• _DATA EXTRACT_:
══════════════════════════════

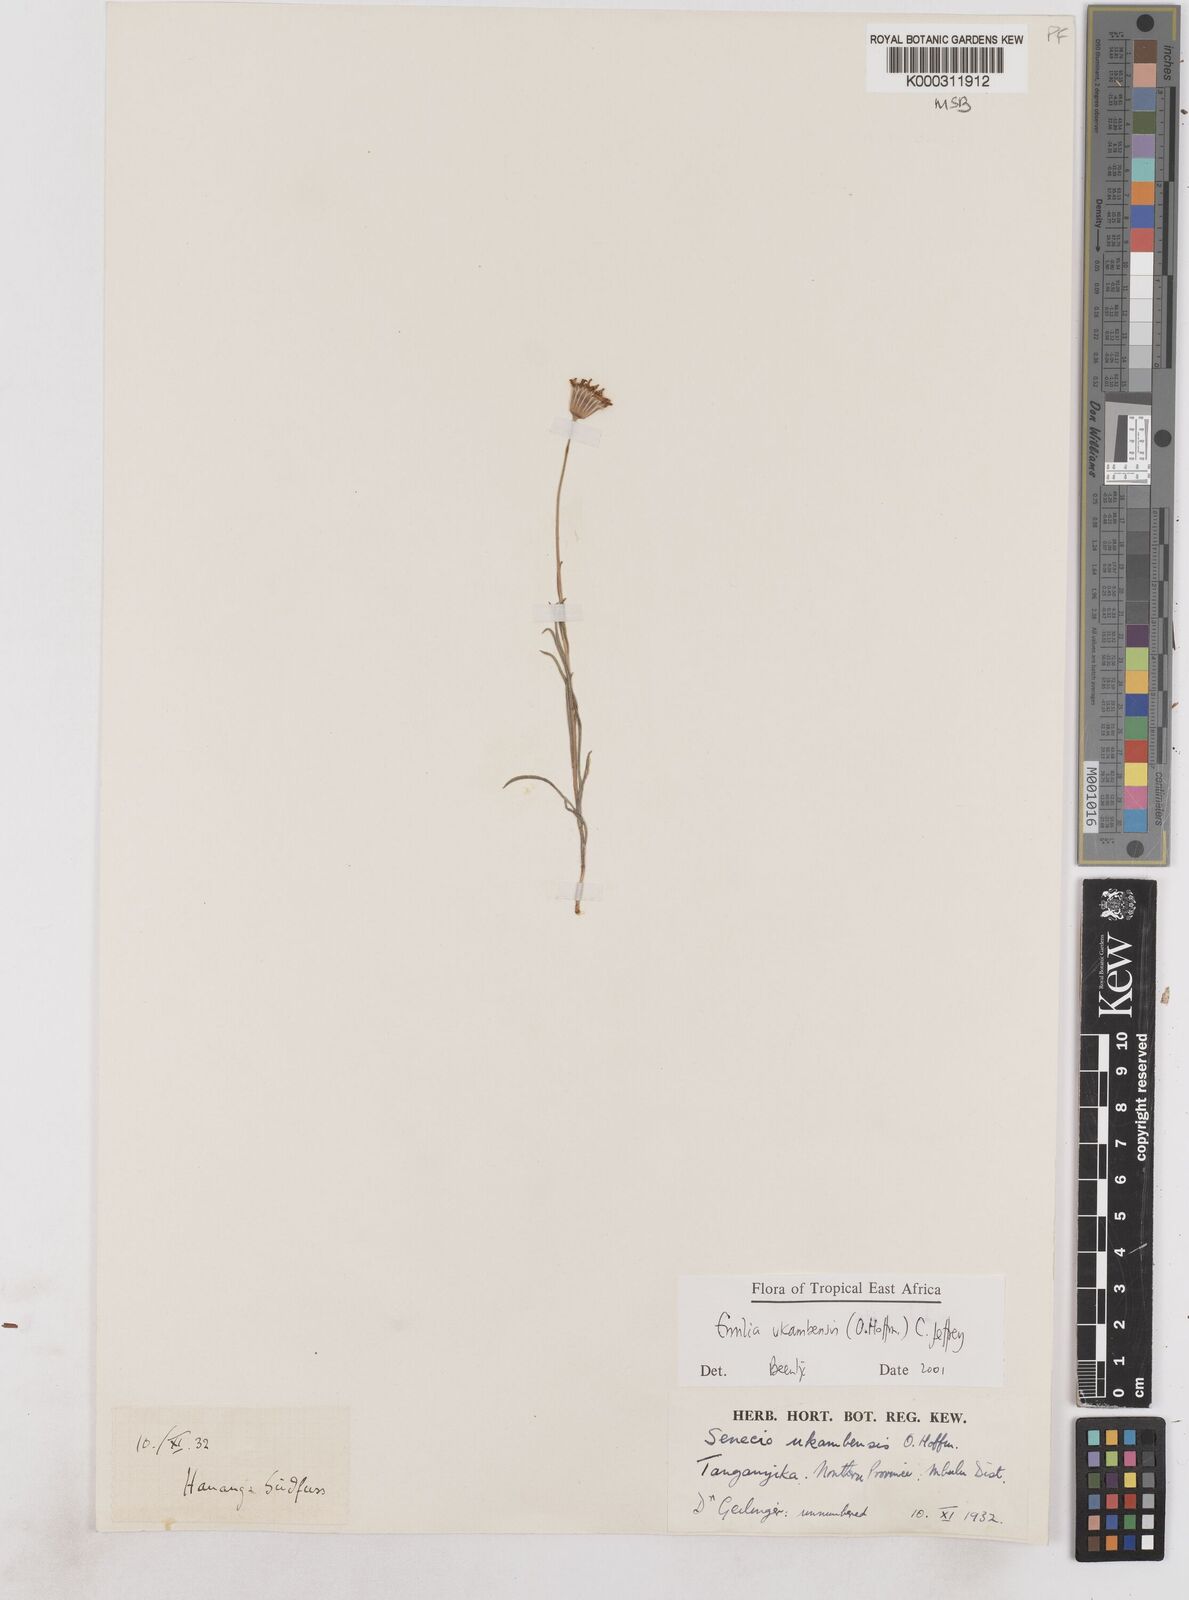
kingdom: Plantae
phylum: Tracheophyta
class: Magnoliopsida
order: Asterales
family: Asteraceae
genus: Emilia
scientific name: Emilia ukambensis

══════════════════════════════

• _EXERCISE INSTRUCTIONS_: Write out every line of the records above word for word, but leave the pictures out.

• _THE RESULT_:
kingdom: Plantae
phylum: Tracheophyta
class: Magnoliopsida
order: Asterales
family: Asteraceae
genus: Emilia
scientific name: Emilia ukambensis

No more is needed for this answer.